Methods: Different aperture mask sizes (1, 2, and 3mm) were made for the OSLD nanodots and tested to determine which had the best reproducibility. These masks defined the active area of the OSLDs. The OSLDs were characterized by determining correction factors for - linearity, fading, depletion, element, and energy, in order to calculate dose. OSLD readings were performed with an OSLD reader with a known LED light distribution. Dose rate versus field size for OSLDs were generated and compared with other dosimeters (film, diodes, ion chamber, and Monte Carlo). All measurements were performed using a 6MV photon beam.
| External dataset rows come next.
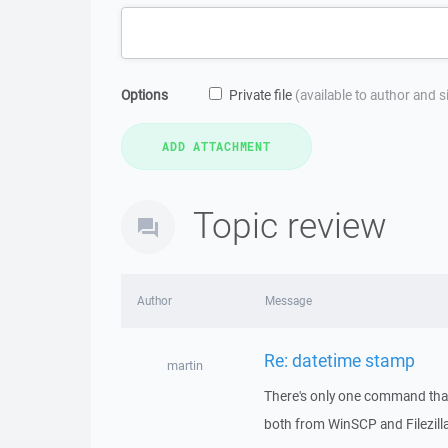
Options
Private file
(available to author and 
Topic review
Author
Message
Re: datetime stamp
martin
There's only one command that 
both from WinSCP and Filezill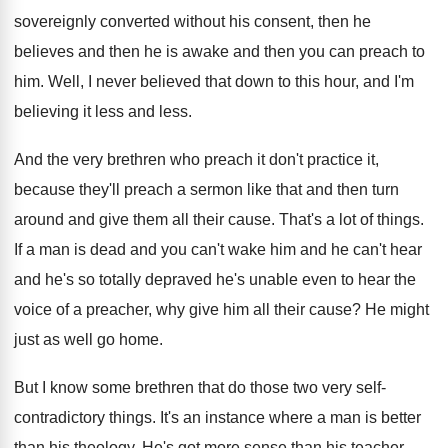
sovereignly converted without
his consent, then he
believes and then he
is awake and then you can preach to
him.
Well, I never believed that down to this
hour, and I'm
believing it less and less
.
And the very brethren who preach it don't
practice it,
because they'll preach a sermon like
that and then turn
around and give them
all their cause
.
That's a lot of things
.
If a man is dead and you can't
wake him and he can't hear
and he's
so totally depraved he's unable even to hear
the
voice of a preacher, why give him
all their cause
?
He might
just as well go home
.
But I know some brethren that do those
two very self-
contradictory things
.
It's an instance where a man is better
than his theology
.
He's got more sense than his teacher
.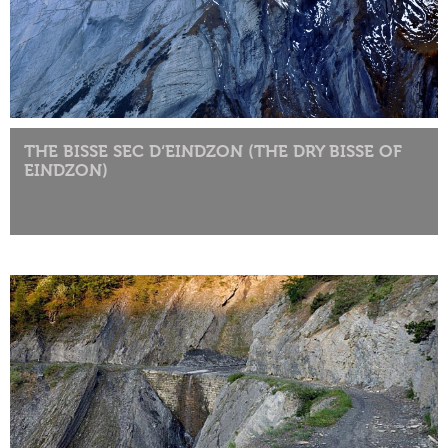
THE BISSE SEC D‘EINDZON (THE DRY BISSE OF
EINDZON)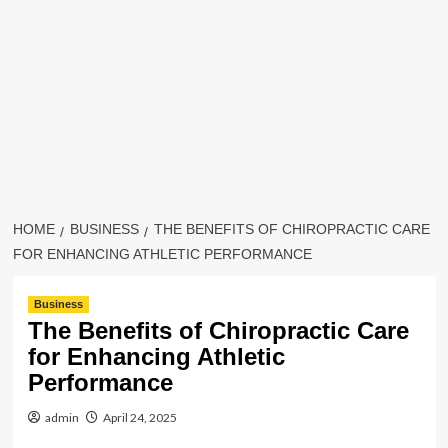
HOME
BUSINESS
THE BENEFITS OF CHIROPRACTIC CARE
FOR ENHANCING ATHLETIC PERFORMANCE
Business
The Benefits of Chiropractic Care
for Enhancing Athletic
Performance
admin
April 24, 2025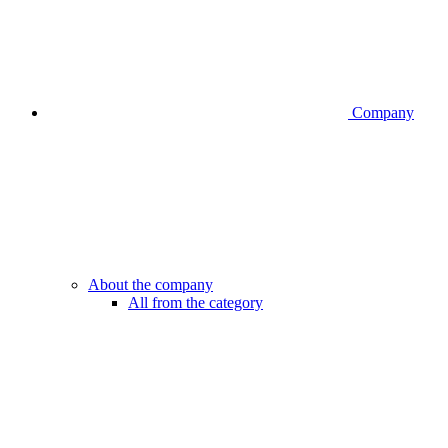
Company
About the company
All from the category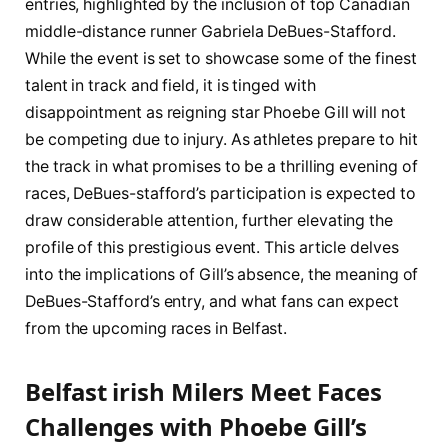
‍entries, highlighted by the inclusion of ⁢top ⁣Canadian
middle-distance runner Gabriela DeBues-Stafford.‌
While the event is set to showcase some of​ the ​finest
talent in track and field, it is tinged with
disappointment as reigning star Phoebe Gill will not
be competing due to⁣ injury. As athletes ⁢prepare to hit
⁣the track in⁣ what promises to be a thrilling evening of
races, DeBues-stafford’s participation is expected to
draw considerable attention, further elevating the
profile of this prestigious event. This article delves
into the implications of Gill’s⁣ absence, the ⁣meaning⁤ of
DeBues-Stafford’s entry, and what fans can expect
from the upcoming races ​in Belfast.
Belfast irish Milers Meet Faces
Challenges with Phoebe Gill’s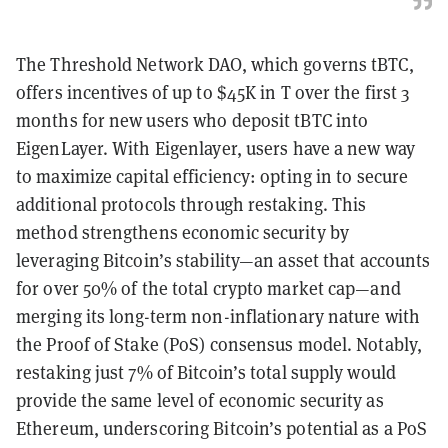
The Threshold Network DAO, which governs tBTC,
offers incentives of up to $45K in T over the first 3
months for new users who deposit tBTC into
EigenLayer. With Eigenlayer, users have a new way
to maximize capital efficiency: opting in to secure
additional protocols through restaking. This
method strengthens economic security by
leveraging Bitcoin’s stability—an asset that accounts
for over 50% of the total crypto market cap—and
merging its long-term non-inflationary nature with
the Proof of Stake (PoS) consensus model. Notably,
restaking just 7% of Bitcoin’s total supply would
provide the same level of economic security as
Ethereum, underscoring Bitcoin’s potential as a PoS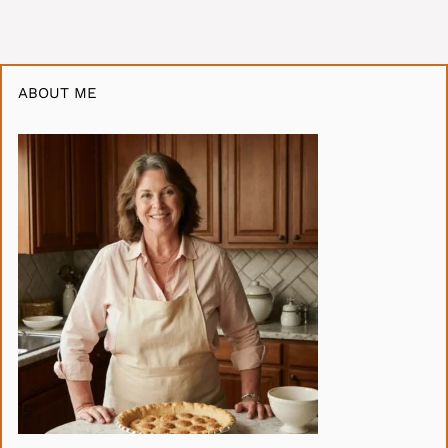
ABOUT ME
Results: The study determined the 2mm diameter aperture to be the smallest aperture with the best reproducible readings between each individual OSLD with coefficient of variation ranging between 1-1.5%. Linearity tests for the masked OSLDs showed correspondence with unmasked commissioning data to within 3% for both the 2mm and 3mm diameter aperture, for doses ranging from 50cGy to 200cGy. The 1mm masked OSLD will not be further investigated as it produced non-reproducible results and its linearity correction was not in agreement with the commissioning unmasked correction.
Conclusion: The 2mm masked OSLDs can potentially be used as a remote audit dosimetry tool to measure small photon field sizes doses.
Funding Support, Disclosures, and Conflict of Interest: This work was supported by Public Health Service grants CA010953, CA081647, and CA21661 awarded by the National Cancer Institute, United States Department of Health and Human Services.